House Speaker John Boehner's office is working with the Rules Committee to craft the resolution that would determine the contours and function of the select committee to investigate the deadly 2012 attack on the U.S. consulate in Benghazi, Libya.
The resolution could receive a Rules Committee hearing on Wednesday and hit the House floor for consideration Thursday or Friday, Republican sources confirmed Monday after Boehner, R-Ohio, announced that he was appointing Rep. Trey Gowdy, R-S.C., chairman of the select committee. Boehner, who holds the power to appoint all members of the select committee, plans to name some Democrats to the panel unless they choose to boycott.
The select committee’s staff could number about 20, with aides drawn from the five standing House committees of jurisdiction that have until now worked jointly to investigate the Sept. 11, 2012, terrorist attack on the U.S. diplomatic compound in Benghazi that left four Americans dead, including Ambassador Christopher Stevens.
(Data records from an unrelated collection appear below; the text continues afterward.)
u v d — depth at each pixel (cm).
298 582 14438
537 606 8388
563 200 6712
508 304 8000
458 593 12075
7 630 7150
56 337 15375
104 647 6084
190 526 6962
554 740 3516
Those committees are Armed Services, Foreign Affairs, Intelligence, Judiciary and Oversight and Government Reform.
Staff hires from the private or think-tank sectors also are possible.
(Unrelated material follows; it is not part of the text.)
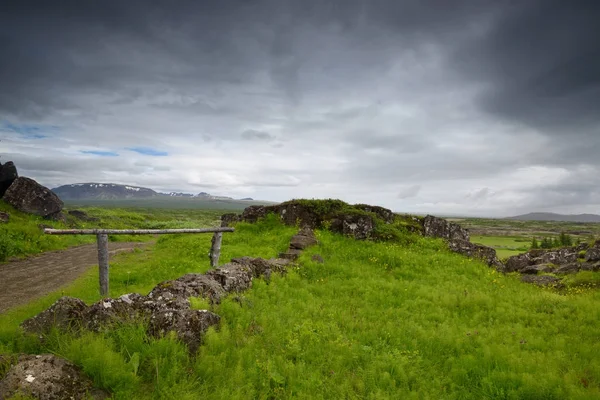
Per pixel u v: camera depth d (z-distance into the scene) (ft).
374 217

“I plan to ensure he and his committee have the strongest authority possible to root out all the facts,” Boehner said as a part of a statement announcing Gowdy’s appointment.
Still not clear is how many members the select committee will have. But those appointed could be drawn from the panels that have been handling the existing investigation, or from an informal committee of Republicans that has been meeting once a week to monitor the joint investigation. Rep. Lynn Westmoreland, R-Ga., who serves on the House Intelligence Committee, has been chairman of the informal committee and could make the cut.
Westmoreland told the Washington Examiner on Monday that he is interested in serving on the committee. The members who served on his informal Benghazi committee included Gowdy; Devin Nunes of California; Jason Chaffetz of Utah; Mike Conaway of Texas; Tom Cotton of Arkansas; Jim Gerlach of Pennsylvania; Joe Heck of Utah; and Adam Kinzinger of Illinois.